Yes, I also made an early Simon and Garfunkel association!

Momus (Momus), Monday, 28 March 2005 07:17 (twenty years ago)

speaking of simon and garfunkel, does anyone think the books grabbed their name from "Bookends" as an inspiration? It does have some pretty interesting production work for a folk album, plus the track of only old people talking. I dunno, just some thought for food.

jmeister (jmeister), Monday, 28 March 2005 07:56 (twenty years ago)

oh, almost forgot. As for the album I think it lacks the best qualities the first albums had. They arent quirky at all anymore and i always thought that the different sound bytes playing off of each other sort of in opposition was the best part of the books. with this album it seems like they just strung the samples together and added their own vocals this time out.

The first track is pretty interesting though, it reminds me of Neu's Lieber Honig. Or the end of side one, i'm not totally sure.

jmeister (jmeister), Monday, 28 March 2005 08:01 (twenty years ago)

it's pretty much a dud of a record, as samey and grey as the chaff of the genre, nowhere near the heights of "lemon of pink" which was beautiful and eerie and fascinating, except maybe for the aforementioned "animated description..." which sounds fucking amazing on my bass-boomy Koss PortaPros.

Sean M (Sean M), Monday, 28 March 2005 13:04 (twenty years ago)

eight years pass...

Guys... guys listen. This is the best album of the 00's for me. I'm a nerd for 'collage' and sampled music, The Books, Paavoharju and The Avalanches released three of my top 10 records of that decade and they all share the same sort of ADD approach at making music. But this album, we need to discuss it more over here! Like say, how can you not like a song like say 'Be Good to Them Always'!? The exploded cello! The insistent bounce of the basketball beat! All the voice samples and soundbites that seem mindless at first but they were carefully picked to evoke a strong emotion out of nowhere.
Please listen to this if you haven't already, let this album suck you in and get lost in its stories and carefully crafted textures and rhythms. It's a lifeform on its own. It captures humanity in a record. It laughs, it cries, it falls in love, it cares, it dreams, it gives up, it grows.

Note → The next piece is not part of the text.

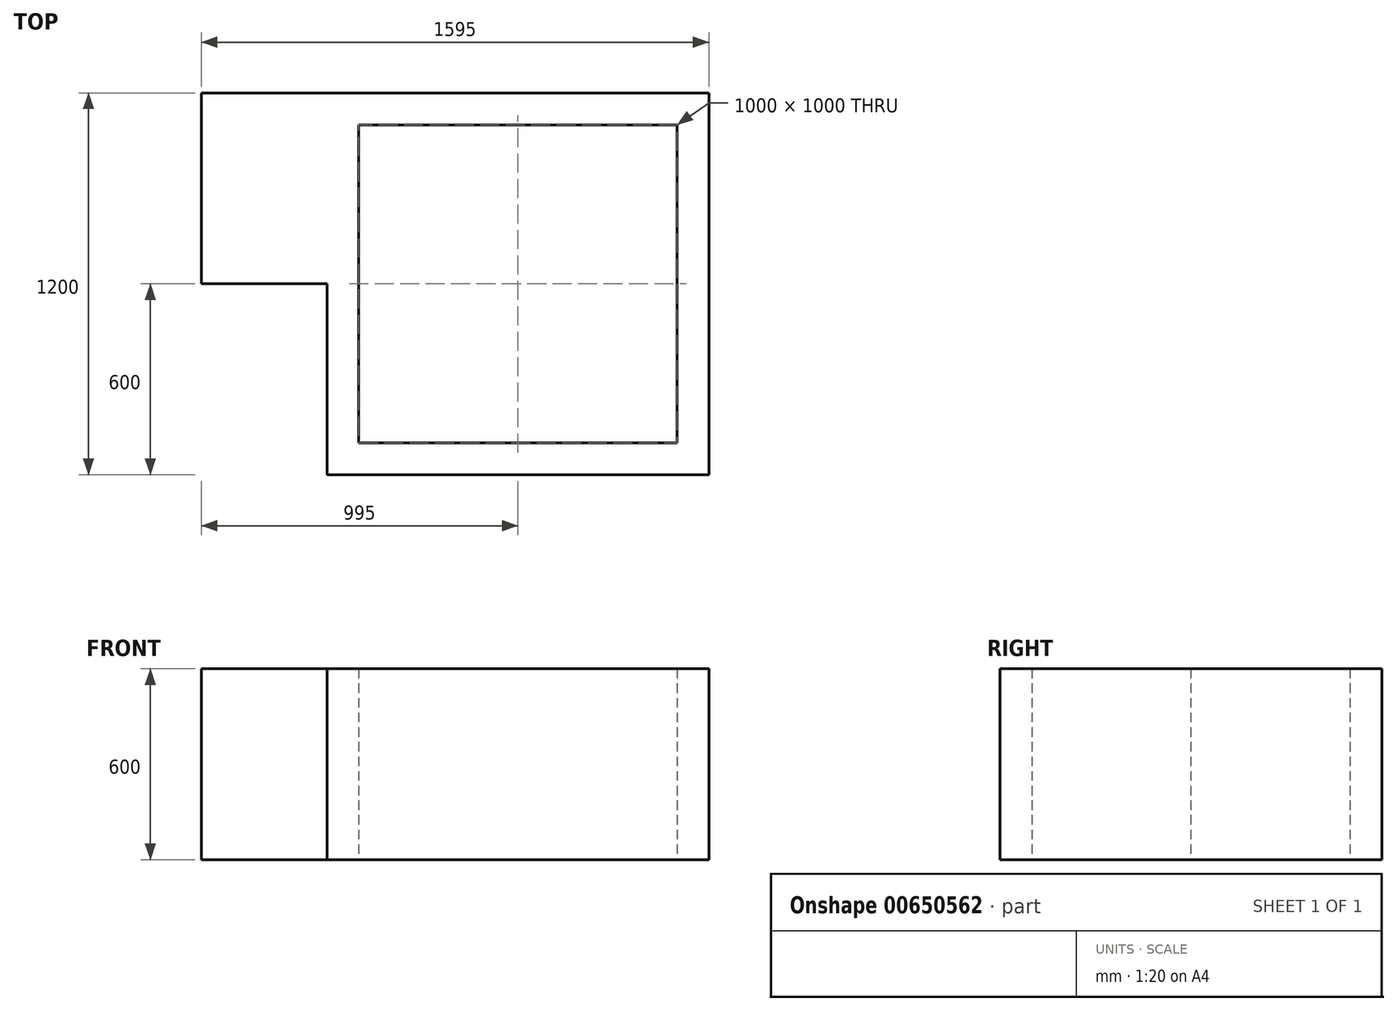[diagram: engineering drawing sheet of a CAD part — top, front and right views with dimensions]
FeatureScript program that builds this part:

Moka, Thursday, 5 December 2013 09:19 (eleven years ago)

nine years pass...

revisiting this a ton lately, think it's probably their best record, quickly becoming one of my favorite albums ever honestly. idk how to explain this exactly but the magic of The Books is that they find all these moments that, unlike traditional sampling, were never really meant for mass consumption and are probably not remembered by anyone, but open up these little context-free windows into someone else's life through which you can make your own psychic connection. it brings life to the past in a way you don't really hear anywhere else.

also just dig the cleverness of these guys - the end of "None but Shining Hours" has this skittering rhythm that almost sounds like it's tapped out on a table or something (it might just be from a really old record though); it doesn't quite repeat though. anyway on vinyl there's so much bass in this part that it actually causes the needle to skip, which I originally thought could be attributed to a bad pressing, but listening again I think this was totally intentional. I mean the record itself does end by slowly accumulating surface noise which I'm guessing they knew would come off a lot different if you actually bought the record.

frogbs, Tuesday, 22 August 2023 14:37 (two years ago)

seven months pass...

^ yes, or the mid-section (~2:25) of "An Animated Description of Mr. Maps" when the beat that was introduced at the outset matches up with the sampled description of Mr. Maps. Impossibly exciting for what it is.